Grig Gheorghiu said...

P1 -- yes, you're right, sysadmins and developers should be the main parties responsible for the performance tuning aspect. The testers' role is to measure performance and point out issues that they uncover. However, in an 'agile' environment there is close collaboration between all roles. So ideally sysadmins, developers and testers would collaborate in closing the feedback loop as tightly as possible. So the testers give feedback, the sysadmins and the developers tune the systems and the app, then the testers give more feedback, etc.

Grig

Chad said...

Question:

I'm new to the subject of Load testing and am planning on doing a grad project using some tool against some web site - since I can't get a LoadRunner license I was thinking of using SilkPerformer, but I've not chosen any tool yet - any suggestions?

But the other concern is just as great - do you know where I could find an e-commerce web site to test?

Thanks,

Chad

Anonymous said...

You can use soapui for doing load testing on web services. It is a open source tool and one of the best tools i have seen for web services.

Thejesh Giri Chikmagalur said...

Very Useful Information. Previously I taught Performance = Load + Stress, then on reading different topics in your blog I came to know the difference.

Anonymous said...

I'm trying to decipher info between your several articles on this subject. You said 1000 requests per concurrent user in this article, and in another article, you said 1 or 10 requests per concurrent user. 1000 requests per concurrent user sounds kinda high. Was that a typo?

Grig Gheorghiu said...

Anonymous -- when I said 1,000 connection per user, I was referring to the total number of connections that the simulated user will make to the server during the time of the test run. They are not concurrent connections necessarily. If you read the httperf blog post I wrote, it would refer to this parameter:

num-conns: specifies how many total HTTP connections will be made during the test run -- this is a cumulative number, so the higher the number of connections, the longer the test run

Hope this helps.

Grig

Anonymous said...

Very Informative. Could you please let me know what does concurrent user actually means?

Laurent said...

If something is interesting in
drawing charts from vmstat log,
you could try vmstax at
http://www.michenux.net/blog/?p=1

Pankaj said...

Hello,

I am trying to find the extrapolation techniques that can be used after load testing on a scaled down environment.
I have compled a bench mark testing on a scaled down version of the LIVE environment(from hardware /infra perspective) . Now, I am trying to extrapolate the results to suggest the performance of the LIVE environment.
Any suggesstions?

Henry said...

I was researching for application performance testing and came across this blog. very useful and informative.

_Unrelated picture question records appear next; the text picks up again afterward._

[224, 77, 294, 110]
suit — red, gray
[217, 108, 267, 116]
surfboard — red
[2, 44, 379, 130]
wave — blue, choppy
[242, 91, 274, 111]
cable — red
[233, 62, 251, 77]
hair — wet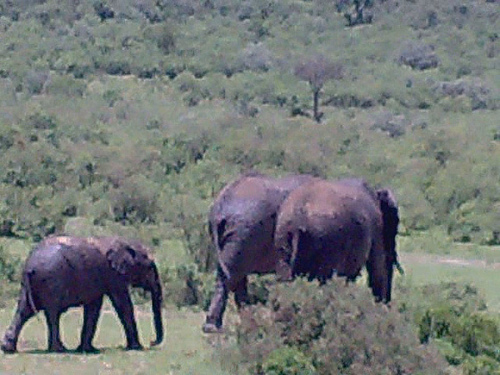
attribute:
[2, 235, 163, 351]
baby elephant — following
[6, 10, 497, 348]
bushes — distant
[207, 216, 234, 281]
tail — long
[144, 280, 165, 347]
trunk — long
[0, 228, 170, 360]
elephant — walking, baby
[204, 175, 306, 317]
elephant — large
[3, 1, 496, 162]
bushes — tall, green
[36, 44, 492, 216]
bushes — tall, green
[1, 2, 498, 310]
bushes — green, tall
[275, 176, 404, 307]
elephant — large, brown, walking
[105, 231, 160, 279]
ear — large, gray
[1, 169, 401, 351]
elephants — togehter, walking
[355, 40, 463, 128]
bushes — tall, green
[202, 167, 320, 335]
elephant — walking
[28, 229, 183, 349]
elephant — baby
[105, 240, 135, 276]
ear — gray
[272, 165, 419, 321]
elephant — large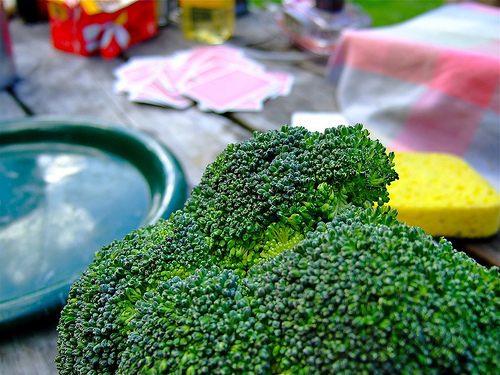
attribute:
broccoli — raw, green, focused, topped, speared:
[58, 127, 499, 374]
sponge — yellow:
[379, 145, 499, 241]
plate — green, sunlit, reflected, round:
[1, 114, 184, 330]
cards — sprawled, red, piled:
[111, 44, 296, 114]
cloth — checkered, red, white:
[328, 0, 496, 190]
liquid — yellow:
[180, 1, 240, 43]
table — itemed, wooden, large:
[3, 3, 498, 375]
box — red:
[44, 1, 161, 57]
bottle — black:
[282, 1, 371, 54]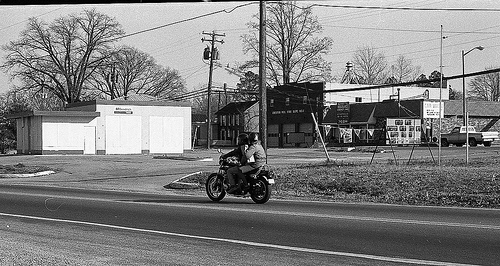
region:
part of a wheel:
[257, 179, 271, 206]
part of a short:
[236, 147, 260, 177]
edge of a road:
[373, 186, 412, 204]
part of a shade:
[154, 187, 209, 222]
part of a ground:
[301, 155, 344, 194]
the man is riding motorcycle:
[190, 105, 411, 225]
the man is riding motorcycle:
[200, 125, 272, 197]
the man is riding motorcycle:
[130, 70, 250, 241]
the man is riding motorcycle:
[212, 143, 302, 233]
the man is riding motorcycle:
[160, 66, 300, 222]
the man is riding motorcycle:
[195, 90, 286, 255]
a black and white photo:
[5, 7, 485, 257]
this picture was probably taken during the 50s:
[33, 48, 481, 218]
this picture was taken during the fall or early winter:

The question that I have is not so much about what performance, load testing is (yes, it is still good to understand what they are) but when to do it and what type of environment to do it in.

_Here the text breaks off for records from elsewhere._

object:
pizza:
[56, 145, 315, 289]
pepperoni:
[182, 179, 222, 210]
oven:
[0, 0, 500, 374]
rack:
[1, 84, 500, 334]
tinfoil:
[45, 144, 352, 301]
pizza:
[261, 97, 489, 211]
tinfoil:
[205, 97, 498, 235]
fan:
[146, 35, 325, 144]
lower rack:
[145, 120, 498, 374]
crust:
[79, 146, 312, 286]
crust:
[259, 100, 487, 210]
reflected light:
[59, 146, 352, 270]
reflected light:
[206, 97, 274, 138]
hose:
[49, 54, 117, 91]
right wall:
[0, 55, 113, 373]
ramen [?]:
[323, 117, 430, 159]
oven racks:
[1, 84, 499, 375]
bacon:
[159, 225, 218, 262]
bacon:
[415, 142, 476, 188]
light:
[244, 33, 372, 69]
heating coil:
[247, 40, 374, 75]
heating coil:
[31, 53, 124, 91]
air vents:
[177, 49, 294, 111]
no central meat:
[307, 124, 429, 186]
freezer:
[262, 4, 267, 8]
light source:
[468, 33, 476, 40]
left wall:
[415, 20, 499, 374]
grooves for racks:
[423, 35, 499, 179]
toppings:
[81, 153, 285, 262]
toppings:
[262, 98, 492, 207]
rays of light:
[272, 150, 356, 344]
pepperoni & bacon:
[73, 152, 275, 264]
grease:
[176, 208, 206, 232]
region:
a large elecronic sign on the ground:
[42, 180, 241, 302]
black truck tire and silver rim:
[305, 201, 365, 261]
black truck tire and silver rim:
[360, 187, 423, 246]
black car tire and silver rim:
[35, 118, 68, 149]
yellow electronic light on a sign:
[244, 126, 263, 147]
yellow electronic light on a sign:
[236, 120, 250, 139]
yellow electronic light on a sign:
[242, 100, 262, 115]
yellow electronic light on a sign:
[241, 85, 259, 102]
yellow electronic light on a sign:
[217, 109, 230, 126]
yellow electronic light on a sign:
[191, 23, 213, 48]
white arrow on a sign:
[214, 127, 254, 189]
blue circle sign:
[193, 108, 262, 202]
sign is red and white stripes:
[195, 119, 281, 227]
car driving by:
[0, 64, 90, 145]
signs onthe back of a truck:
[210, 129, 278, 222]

I am struggling with the development team right now, they wanted to do "application performance testing" (they also refer to as the non-functional testing)as part of their iterative development cycle on code that are "stable" but might not be a release candidate (did not pass user acceptance testing). The reason is to eliminate any surprises and make sure the code is clean and "perform" as expected when they release for "performance and load testing". If they did not do it this way, it will be a bit too late or too close to production deployment to have enough time to fix things that the "perform and load testing" unearth.

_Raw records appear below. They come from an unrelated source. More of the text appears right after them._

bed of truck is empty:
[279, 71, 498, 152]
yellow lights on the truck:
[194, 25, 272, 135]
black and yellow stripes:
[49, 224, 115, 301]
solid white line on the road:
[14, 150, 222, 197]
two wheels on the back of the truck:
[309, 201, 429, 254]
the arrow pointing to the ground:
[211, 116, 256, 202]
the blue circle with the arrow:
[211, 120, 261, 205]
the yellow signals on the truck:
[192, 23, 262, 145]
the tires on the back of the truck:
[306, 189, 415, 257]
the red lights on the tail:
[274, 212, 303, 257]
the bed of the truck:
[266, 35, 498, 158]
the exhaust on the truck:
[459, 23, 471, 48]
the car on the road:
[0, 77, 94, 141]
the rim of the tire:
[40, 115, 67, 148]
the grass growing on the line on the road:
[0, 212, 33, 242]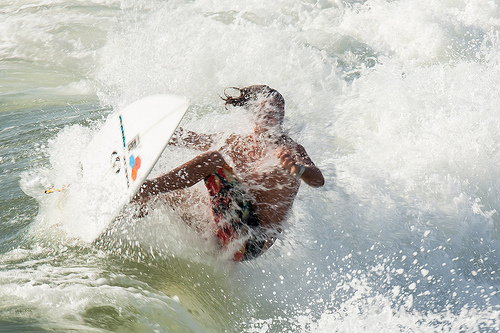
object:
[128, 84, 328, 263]
person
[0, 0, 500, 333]
ocean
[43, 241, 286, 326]
wave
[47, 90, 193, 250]
surfboard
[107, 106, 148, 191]
stickers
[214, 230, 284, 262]
butt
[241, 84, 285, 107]
hair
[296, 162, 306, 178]
wristband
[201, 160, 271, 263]
shorts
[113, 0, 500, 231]
water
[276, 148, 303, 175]
hand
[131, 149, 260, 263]
leg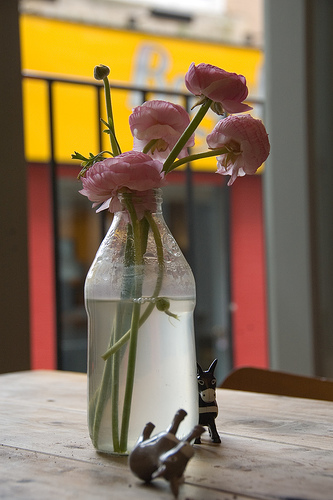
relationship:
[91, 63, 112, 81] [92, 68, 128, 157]
bud and stem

To perform the test, they do not want to do it in the development environments. They request for a separate, production like environment in order to get some meaningful results.

So is what they said and wanted to do make sense?

Is this "application performance testing"?

Grig Gheorghiu said...

Henry -- what your dev team is asking makes sense to me. I usually have what is called a staging environment for that type of test. It's a smaller-scale replica of production.